Software Finance and Tax Executives Council

November 25, 2002

Via Email

Jonathan G. Katz
Secretary
U.S. Securities and Exchange Commission
450 Fifth Street, NW
Washington, DC 20549-0609

    Re: Comments on Proposed Rules Regarding Improper
    Influence on Conduct of Audits
    Release Nos. 34-46685; IC-25773; File No. S7-39-02

Dear Mr. Katz:

I write on behalf of the Software Finance and Tax Executives Council (SoFTEC) to comment on the Commission's proposed new rules regarding improper influence on the conduct of audits of public companies. In its discussion of the proposed rules, the Commission asks whether "the types of conduct that might constitute actions to fraudulently influence an auditor be set forth in the rules." As discussed below, SoFTEC believes that the final rules should not attempt to specify the types of conduct that might constitute actions to fraudulently induce an auditor.

SoFTEC is a national trade association providing software industry focused public policy advocacy in the ears of tax, finance and accounting. Many SoFTEC members are publicly traded and the proposed rules regarding the fraudulent inducement of auditors are of interest to them. The members seek to have their comments on the proposed rules voiced through this letter.

Section 303(a) of the Sarbanes-Oxley Act makes it unlawful, under such rules or regulations as the Commission shall promulgate, for an officer or director of a company to fraudulently influence an auditor in the conduct of an audit for the purpose of rendering the company's financial statements materially misleading. We believe that the operative word of the statutory mandate is "fraudulent." The term "fraudulent" is one of art and its meaning is well know to the common law. The hallmark of fraudulent conduct is scienter which requires some showing of corrupt intent on the part of the fraudulent actor.

------------------------------

**Exercise requirements:**
**a.** Decide whether each statement agrees with the letter: (i) the letter was sent to the Commission by mail; (ii) SoFTEC wants the final rules to specify the types of conduct that might constitute fraudulently influencing an auditor; (iii) Section 303(a) of the Sarbanes-Oxley Act applies to an officer or director of a company. For each, answer yes or no and quote the words of the letter that decide it.
**b.** Copy out the passage of the letter word for word, from "Section 303(a) of" to "the fraudulent actor.".

------------------------------

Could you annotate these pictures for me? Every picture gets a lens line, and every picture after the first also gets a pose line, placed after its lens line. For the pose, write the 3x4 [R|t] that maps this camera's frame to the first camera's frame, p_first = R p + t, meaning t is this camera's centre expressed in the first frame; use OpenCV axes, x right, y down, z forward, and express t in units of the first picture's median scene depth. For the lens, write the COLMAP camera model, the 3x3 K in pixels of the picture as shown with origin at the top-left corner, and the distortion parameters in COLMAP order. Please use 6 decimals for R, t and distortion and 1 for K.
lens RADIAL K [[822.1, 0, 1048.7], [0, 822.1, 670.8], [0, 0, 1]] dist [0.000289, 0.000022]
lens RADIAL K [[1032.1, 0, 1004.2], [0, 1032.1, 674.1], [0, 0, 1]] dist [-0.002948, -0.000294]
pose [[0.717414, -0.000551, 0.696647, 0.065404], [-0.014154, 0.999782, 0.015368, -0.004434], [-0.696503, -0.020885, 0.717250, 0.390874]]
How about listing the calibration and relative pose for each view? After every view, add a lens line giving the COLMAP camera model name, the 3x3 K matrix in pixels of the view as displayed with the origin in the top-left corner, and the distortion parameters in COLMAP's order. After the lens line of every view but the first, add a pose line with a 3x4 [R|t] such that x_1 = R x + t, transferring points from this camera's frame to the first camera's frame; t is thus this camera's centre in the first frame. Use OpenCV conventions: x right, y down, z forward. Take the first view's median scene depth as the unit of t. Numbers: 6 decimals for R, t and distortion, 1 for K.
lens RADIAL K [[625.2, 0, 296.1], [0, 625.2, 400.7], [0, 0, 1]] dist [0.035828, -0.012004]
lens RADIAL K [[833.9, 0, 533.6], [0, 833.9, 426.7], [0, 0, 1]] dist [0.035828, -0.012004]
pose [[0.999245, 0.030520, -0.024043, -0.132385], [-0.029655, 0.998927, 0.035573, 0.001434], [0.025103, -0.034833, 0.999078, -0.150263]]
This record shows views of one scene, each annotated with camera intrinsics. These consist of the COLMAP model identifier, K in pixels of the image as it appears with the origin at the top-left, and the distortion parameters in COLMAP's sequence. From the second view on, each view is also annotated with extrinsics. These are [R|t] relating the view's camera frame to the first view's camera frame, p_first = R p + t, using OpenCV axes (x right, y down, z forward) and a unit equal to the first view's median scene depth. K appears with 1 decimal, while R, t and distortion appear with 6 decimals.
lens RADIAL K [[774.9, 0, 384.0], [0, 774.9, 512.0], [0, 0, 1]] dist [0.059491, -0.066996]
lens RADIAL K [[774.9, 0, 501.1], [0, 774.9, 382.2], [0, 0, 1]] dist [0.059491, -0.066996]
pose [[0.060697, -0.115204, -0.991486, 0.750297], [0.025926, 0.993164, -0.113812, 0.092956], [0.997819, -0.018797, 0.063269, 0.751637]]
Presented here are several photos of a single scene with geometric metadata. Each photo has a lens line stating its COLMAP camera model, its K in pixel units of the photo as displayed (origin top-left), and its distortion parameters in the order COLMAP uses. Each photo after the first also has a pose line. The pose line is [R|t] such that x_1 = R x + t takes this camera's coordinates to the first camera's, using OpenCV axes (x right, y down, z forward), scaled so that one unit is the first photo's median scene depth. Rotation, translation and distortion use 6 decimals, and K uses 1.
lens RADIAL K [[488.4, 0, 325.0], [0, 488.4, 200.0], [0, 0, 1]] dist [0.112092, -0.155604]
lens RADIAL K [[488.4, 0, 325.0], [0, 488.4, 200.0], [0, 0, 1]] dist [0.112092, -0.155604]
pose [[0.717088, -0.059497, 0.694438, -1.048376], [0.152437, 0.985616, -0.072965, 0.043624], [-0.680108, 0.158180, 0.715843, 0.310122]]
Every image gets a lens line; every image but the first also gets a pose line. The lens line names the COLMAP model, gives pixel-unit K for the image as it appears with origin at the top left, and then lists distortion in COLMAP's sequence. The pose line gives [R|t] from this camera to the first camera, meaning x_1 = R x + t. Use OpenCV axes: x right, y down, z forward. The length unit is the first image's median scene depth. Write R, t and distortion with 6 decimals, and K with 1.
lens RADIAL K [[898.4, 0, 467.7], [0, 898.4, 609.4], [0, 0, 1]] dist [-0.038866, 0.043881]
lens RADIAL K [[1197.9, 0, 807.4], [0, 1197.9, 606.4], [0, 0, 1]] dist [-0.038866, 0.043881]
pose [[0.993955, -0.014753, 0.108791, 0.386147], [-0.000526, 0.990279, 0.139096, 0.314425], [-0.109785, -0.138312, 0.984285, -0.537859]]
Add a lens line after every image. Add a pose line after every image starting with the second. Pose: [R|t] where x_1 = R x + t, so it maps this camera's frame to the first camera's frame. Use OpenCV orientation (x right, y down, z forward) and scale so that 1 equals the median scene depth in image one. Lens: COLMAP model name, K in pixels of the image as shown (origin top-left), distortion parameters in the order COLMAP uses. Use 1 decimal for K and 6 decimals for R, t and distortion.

------------------------------

**Responses per task:**
**a.**
(i) No: "Via Email"
(ii) No: "SoFTEC believes that the final rules should not attempt to specify the types of conduct that might constitute actions to fraudulently induce an auditor."
(iii) Yes: "for an officer or director of a company to fraudulently influence an auditor in the conduct of an audit"

**b.**
Section 303(a) of the Sarbanes-Oxley Act makes it unlawful, under such rules or regulations as the Commission shall promulgate, for an officer or director of a company to fraudulently influence an auditor in the conduct of an audit for the purpose of rendering the company's financial statements materially misleading. We believe that the operative word of the statutory mandate is "fraudulent." The term "fraudulent" is one of art and its meaning is well know to the common law. The hallmark of fraudulent conduct is scienter which requires some showing of corrupt intent on the part of the fraudulent actor.